Activity :: Exact copies of the lines from the start of the records through the line with "electronic tools that" are what the answer must hold; pictures are not part of it.

__________

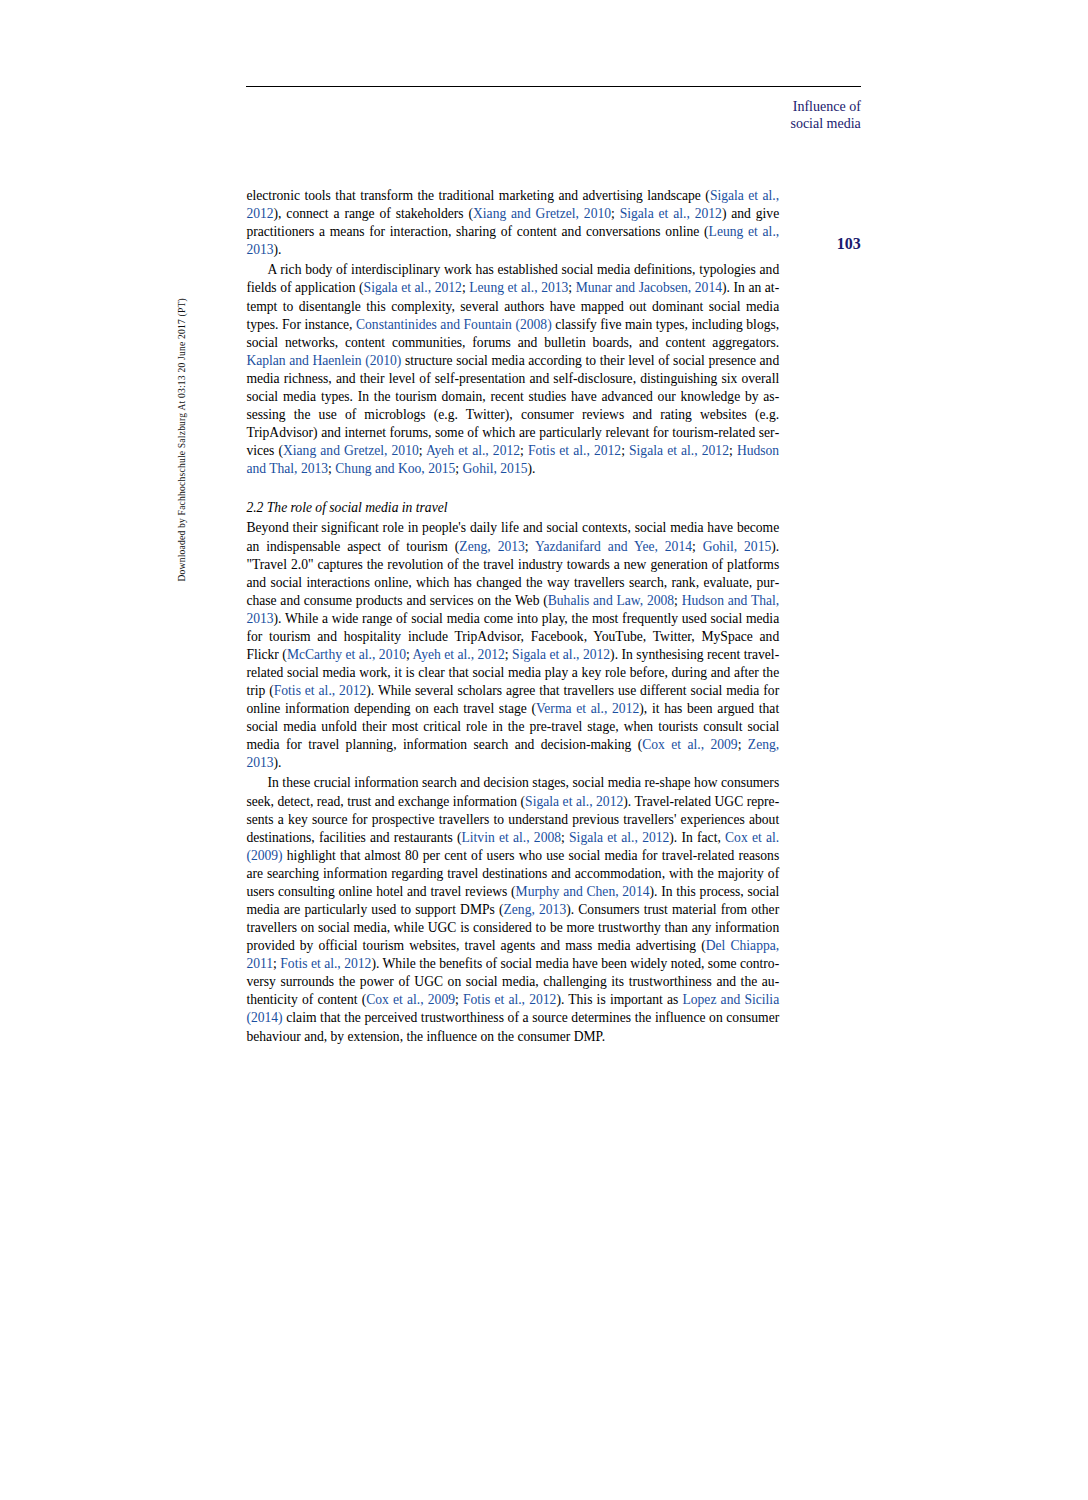Downloaded by Fachhochschule Salzburg At 03:13 20 June 2017 (PT)
Influence of
social media
103
electronic tools that transform the traditional marketing and advertising landscape (Sigala et al., 2012), connect a range of stakeholders (Xiang and Gretzel, 2010; Sigala et al., 2012) and give practitioners a means for interaction, sharing of content and conversations online (Leung et al., 2013).
A rich body of interdisciplinary work has established social media definitions, typologies and fields of application (Sigala et al., 2012; Leung et al., 2013; Munar and Jacobsen, 2014). In an attempt to disentangle this complexity, several authors have mapped out dominant social media types. For instance, Constantinides and Fountain (2008) classify five main types, including blogs, social networks, content communities, forums and bulletin boards, and content aggregators. Kaplan and Haenlein (2010) structure social media according to their level of social presence and media richness, and their level of self-presentation and self-disclosure, distinguishing six overall social media types. In the tourism domain, recent studies have advanced our knowledge by assessing the use of microblogs (e.g. Twitter), consumer reviews and rating websites (e.g. TripAdvisor) and internet forums, some of which are particularly relevant for tourism-related services (Xiang and Gretzel, 2010; Ayeh et al., 2012; Fotis et al., 2012; Sigala et al., 2012; Hudson and Thal, 2013; Chung and Koo, 2015; Gohil, 2015).
2.2 The role of social media in travel
Beyond their significant role in people's daily life and social contexts, social media have become an indispensable aspect of tourism (Zeng, 2013; Yazdanifard and Yee, 2014; Gohil, 2015). "Travel 2.0" captures the revolution of the travel industry towards a new generation of platforms and social interactions online, which has changed the way travellers search, rank, evaluate, purchase and consume products and services on the Web (Buhalis and Law, 2008; Hudson and Thal, 2013). While a wide range of social media come into play, the most frequently used social media for tourism and hospitality include TripAdvisor, Facebook, YouTube, Twitter, MySpace and Flickr (McCarthy et al., 2010; Ayeh et al., 2012; Sigala et al., 2012). In synthesising recent travel-related social media work, it is clear that social media play a key role before, during and after the trip (Fotis et al., 2012). While several scholars agree that travellers use different social media for online information depending on each travel stage (Verma et al., 2012), it has been argued that social media unfold their most critical role in the pre-travel stage, when tourists consult social media for travel planning, information search and decision-making (Cox et al., 2009; Zeng, 2013).
In these crucial information search and decision stages, social media re-shape how consumers seek, detect, read, trust and exchange information (Sigala et al., 2012). Travel-related UGC represents a key source for prospective travellers to understand previous travellers' experiences about destinations, facilities and restaurants (Litvin et al., 2008; Sigala et al., 2012). In fact, Cox et al. (2009) highlight that almost 80 per cent of users who use social media for travel-related reasons are searching information regarding travel destinations and accommodation, with the majority of users consulting online hotel and travel reviews (Murphy and Chen, 2014). In this process, social media are particularly used to support DMPs (Zeng, 2013). Consumers trust material from other travellers on social media, while UGC is considered to be more trustworthy than any information provided by official tourism websites, travel agents and mass media advertising (Del Chiappa, 2011; Fotis et al., 2012). While the benefits of social media have been widely noted, some controversy surrounds the power of UGC on social media, challenging its trustworthiness and the authenticity of content (Cox et al., 2009; Fotis et al., 2012). This is important as Lopez and Sicilia (2014) claim that the perceived trustworthiness of a source determines the influence on consumer behaviour and, by extension, the influence on the consumer DMP.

__________

Exercise answer ::
Downloaded by Fachhochschule Salzburg At 03:13 20 June 2017 (PT)
Influence of
social media
103
electronic tools that transform the traditional marketing and advertising landscape (Sigala et al., 2012), connect a range of stakeholders (Xiang and Gretzel, 2010; Sigala et al., 2012) and give practitioners a means for interaction, sharing of content and conversations online (Leung et al., 2013).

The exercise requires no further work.